Earlier this year, mobile video ad platform AdColony teamed up with Nielsen and Universal Pictures to test the effectiveness of 15-second
video spots for a new movie release across TV and mobile screens. The multiscreen effort delivered much higher brand metrics than just the TV ads alone.
In its latest ad test, AdColony worked with Nielsen, an unnamed CPG brand, and Horizon Media to assess the performance of the same 15-second spot in live campaigns across TV, online and mobile (smartphones and tablets). The study found that consumers exposed to the mobile video ads had significantly higher brand awareness, favorability and purchase interest.
Specifically, the mobile video ad resulted in 79% general recall, 58% brand recall, 48% message recall, 24% ad favorability and 15% purchase intent. Here’s how those figures compared to online and TV across the same five metrics:
General Ad Recall: Mobile video was 2.7 times higher than online; 1.6 times higher than TV.
Brand Recall: 4.8 times/online; 5.8 times/TV.
Message Recall: 5.6 times/online; 7.5 times/TV.
Brand Favorability: 3.4 times higher than both online and TV.
Purchase Intent: 2.5 times/online; 3.8 times/TV.
The mobile video ad also outperformed established ad norms for online and TV across all metrics. The findings were based on a survey fielded from May 13-27 with a total of 838 respondents, including 156 who were exposed to the mobile video ad (test group) and 782 who weren’t (control group). The sample included only men 21 and over.

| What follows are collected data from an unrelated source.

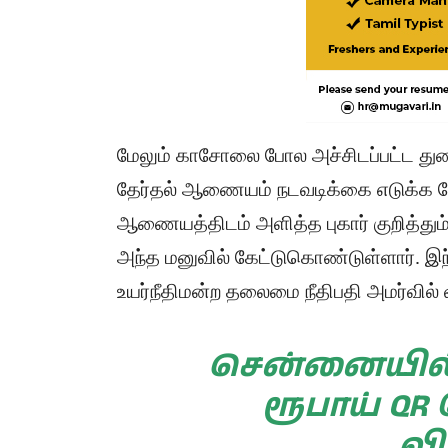
மேலும் காசோலை போல அச்சிடப்பட்ட துண
தேர்தல் ஆணையம் நடவடிக்கை எடுக்க வேண
ஆணையத்திடம் அளித்த புகார் குறித்தும
அந்த மனுவில் கேட்டுகொண்டுள்ளார். இ
உயர்நீதிமன்ற தலைமை நீதிபதி அமர்வில்
சென்னையில் 
ரூபாய் QR
வி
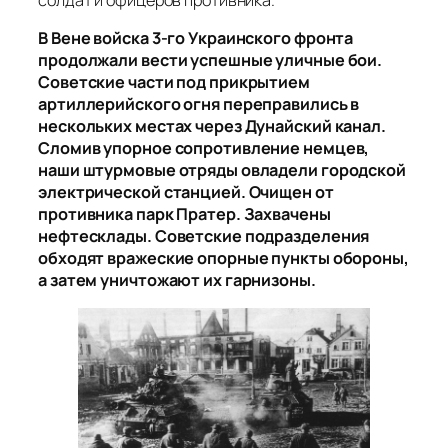
солдат и офицеров противника.
В Вене войска 3-го Украинского фронта
продолжали вести успешные уличные бои.
Советские части под прикрытием
артиллерийского огня переправились в
нескольких местах через Дунайский канал.
Сломив упорное сопротивление немцев,
наши штурмовые отряды овладели городской
электрической станцией. Очищен от
противника парк Пратер. Захвачены
нефтесклады. Советские подразделения
обходят вражеские опорные пункты обороны,
а затем уничтожают их гарнизоны.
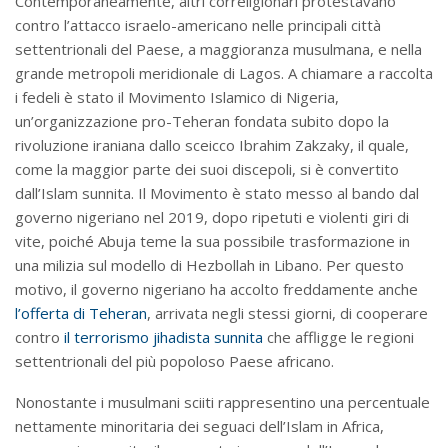
Contemporaneamente, altri correligionari protestavano
contro l’attacco israelo-americano nelle principali città
settentrionali del Paese, a maggioranza musulmana, e nella
grande metropoli meridionale di Lagos. A chiamare a raccolta
i fedeli è stato il Movimento Islamico di Nigeria,
un’organizzazione pro-Teheran fondata subito dopo la
rivoluzione iraniana dallo sceicco Ibrahim Zakzaky, il quale,
come la maggior parte dei suoi discepoli, si è convertito
dall’Islam sunnita. Il Movimento è stato messo al bando dal
governo nigeriano nel 2019, dopo ripetuti e violenti giri di
vite, poiché Abuja teme la sua possibile trasformazione in
una milizia sul modello di Hezbollah in Libano. Per questo
motivo, il governo nigeriano ha accolto freddamente anche
l’offerta di Teheran
, arrivata negli stessi giorni, di cooperare
contro
il terrorismo jihadista sunnita
che affligge le regioni
settentrionali del più popoloso Paese africano.
Nonostante i musulmani sciiti rappresentino una percentuale
nettamente minoritaria dei seguaci dell’Islam in Africa,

“We know that mobile works well for brands looking to engage consumers, but we wanted to dig deeper to see how well mobile fared relative to other leading mediums in video advertising,” stated Sarah Bachman, mobile director of Horizon Media. “This new research further validates our investment in mobile video for our clients.”

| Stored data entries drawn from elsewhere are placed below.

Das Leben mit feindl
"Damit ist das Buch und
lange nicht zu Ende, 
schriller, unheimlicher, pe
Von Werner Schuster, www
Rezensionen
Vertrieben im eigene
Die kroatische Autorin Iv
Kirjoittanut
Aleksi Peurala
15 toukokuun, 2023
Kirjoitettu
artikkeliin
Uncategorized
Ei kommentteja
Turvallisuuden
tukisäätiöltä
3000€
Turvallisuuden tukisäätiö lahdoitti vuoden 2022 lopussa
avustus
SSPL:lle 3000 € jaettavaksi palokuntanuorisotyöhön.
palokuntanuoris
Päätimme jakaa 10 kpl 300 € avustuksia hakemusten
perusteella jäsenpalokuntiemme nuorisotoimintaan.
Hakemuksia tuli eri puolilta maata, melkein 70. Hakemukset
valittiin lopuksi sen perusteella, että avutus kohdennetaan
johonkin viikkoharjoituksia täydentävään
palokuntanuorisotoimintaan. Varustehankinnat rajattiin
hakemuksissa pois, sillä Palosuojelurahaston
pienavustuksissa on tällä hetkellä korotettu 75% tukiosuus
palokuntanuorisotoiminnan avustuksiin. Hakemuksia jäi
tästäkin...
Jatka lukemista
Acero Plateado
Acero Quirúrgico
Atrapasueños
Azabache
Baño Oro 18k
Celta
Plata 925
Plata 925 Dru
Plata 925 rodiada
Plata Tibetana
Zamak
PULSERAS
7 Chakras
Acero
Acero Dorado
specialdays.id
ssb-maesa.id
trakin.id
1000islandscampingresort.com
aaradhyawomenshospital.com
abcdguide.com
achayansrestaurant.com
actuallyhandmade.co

Video is still a small fraction of overall mobile ad spending. Earlier this year, eMarketer projected mobile video advertising will total $151 million, or 5.8% of the estimated $2.6 billion in total U.S. mobile ad spending this year. But that would represent an increase from 4.7% in 2011. Video is expected to reach 10% share of mobile advertising by 2016.
Apart from novelty, why would the 'worst' screen before many times more than 'better' and 'best' screens. It just doesn't pass the "this makes sense" test.

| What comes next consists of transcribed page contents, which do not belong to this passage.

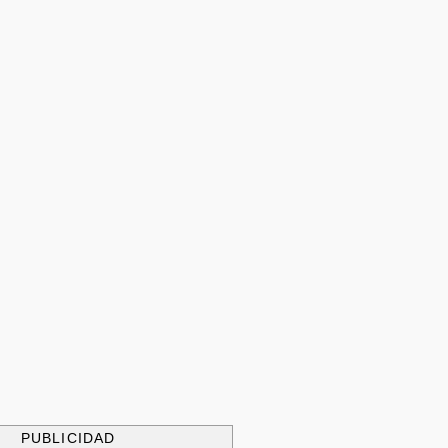
PUBLICIDAD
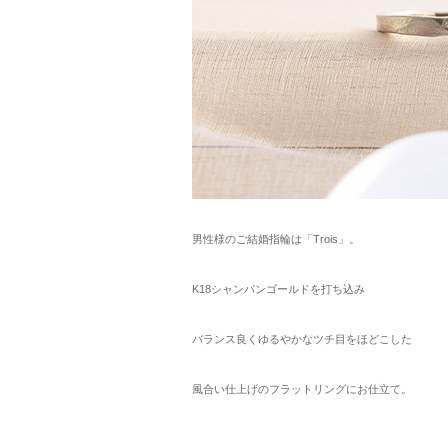
男性様のご結婚指輪は「Trois」。
K18シャンパンゴールドを打ち込み
バランス良くゆるやかなツチ目をほどこした
風合い仕上げのフラットリングにお仕立て。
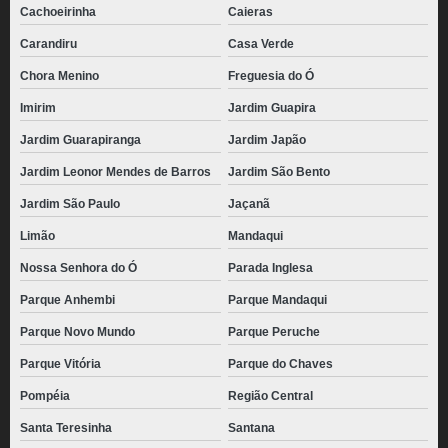
Cachoeirinha
Caieras
Carandiru
Casa Verde
Chora Menino
Freguesia do Ó
Imirim
Jardim Guapira
Jardim Guarapiranga
Jardim Japão
Jardim Leonor Mendes de Barros
Jardim São Bento
Jardim São Paulo
Jaçanã
Limão
Mandaqui
Nossa Senhora do Ó
Parada Inglesa
Parque Anhembi
Parque Mandaqui
Parque Novo Mundo
Parque Peruche
Parque Vitória
Parque do Chaves
Pompéia
Região Central
Santa Teresinha
Santana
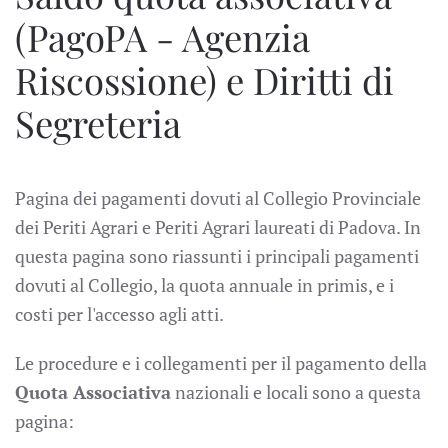
(PagoPA - Agenzia
Riscossione) e Diritti di
Segreteria
Pagina dei pagamenti dovuti al Collegio Provinciale
dei Periti Agrari e Periti Agrari laureati di Padova. In
questa pagina sono riassunti i principali pagamenti
dovuti al Collegio, la quota annuale in primis, e i
costi per l'accesso agli atti.
Le procedure e i collegamenti per il pagamento della
Quota Associativa
nazionali e locali sono a questa
pagina:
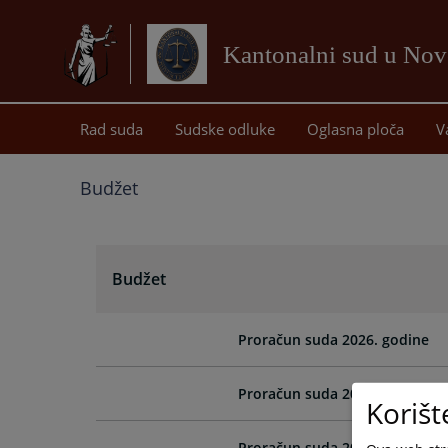
Kantonalni sud u No
Rad suda
Sudske odluke
Oglasna ploča
V
Budžet
Budžet
Proračun suda 2026. godine
Proračun suda 2025. godine-Iz
Korišt
Proračun suda 2025. godine-Iz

Sorry, that middle bit should read "... perform many times higher..."
This is a classic example of simply figuring out who paid for the results, err, I mean the “study”…
Is it the platform pusher (AdColony), who’s entire business is based upon mobile video ads? Is it the “mobile” media buyer (Sarah Bachman), who’s salary/bonus structure is inevitably predicated on the size of budget allocated to mobile?
Because every other (independent) study ever done has shown that “larger screen” online experiences, such as desktops, laptops, & tablets, (and specifically non-mobile screens) offer far better recall, etc., than smartphones. As in every study other than this one. As in every single one ever done, other than this one. Ever…done…
My guess is they looked at people who chose to watch a video vs. those who might have seen advertising. These stats are expected... But they are also apples and oranges. I saw research identical to this 20 years ago...amazed that the specific people motivated enough to call in response to a TV ad were more motivated than those general viewers who might not have even been in the target market. Nielsen wastes their brand name on tripe like this.
@Richard Gillam -
You're sorely missing the point of this study. It is looking at the coupling of TV AND mobile video, not mobile video vs. desktop video alone. I have seen studies from Aribtron and Flurry that indicate the same kind of synergy between TV and mobile, which is indicative of a multi-tasking behavior among mobile users.
Please prove your claims, all the research I've seen indicate that mobile video consumption/engagement is outpacing desktop.
Also, believe the study incorporated both smartphones and tablets. So you're assumptions again are a bit off here.
First off, nobody talks about fight club...
Secondly, the article above differentiated between "mobile" and "online". Tablets, for instance, are online (IMO) and smartphones are "mobile". I totally agree the second screen accompaniment offers a huge boost, if for no other reason than repetitiveness. But the article also swayed far from this simple and agreeable point, and called out "mobile" as a superior adjunct marketing device when compared to "online", etc., etc., and that simply isn't true.
Upon reading such outlandishness, the rest of the potentially valid claims become suspect - perhaps unfairly.
Either way, I suggest you take a moment to re-read the article...there was much that either wasn't clear or that could be interpreted in very different ways. My take away was that Nielsen simply sold a rubberstamp to Ad Colony for some undisclosed price point. I get it. It happens all the time. I don't fault anyone here, but I also can't pretend that these results are legitimate. And I am not going to be alone in concluding this.
I have no dog in this hunt; my company makes apps for Internet-connected devices (smart TV's, game consoles, laptops, tablets, etc.; we specifically don't bother with "mobile" because TV advertisers won't pay nearly the same CPM's for a video ad on an iPhone as they will for a video ad shown on a nice 15" laptop...but the moment media buyers will pay for it is the moment we will offer it.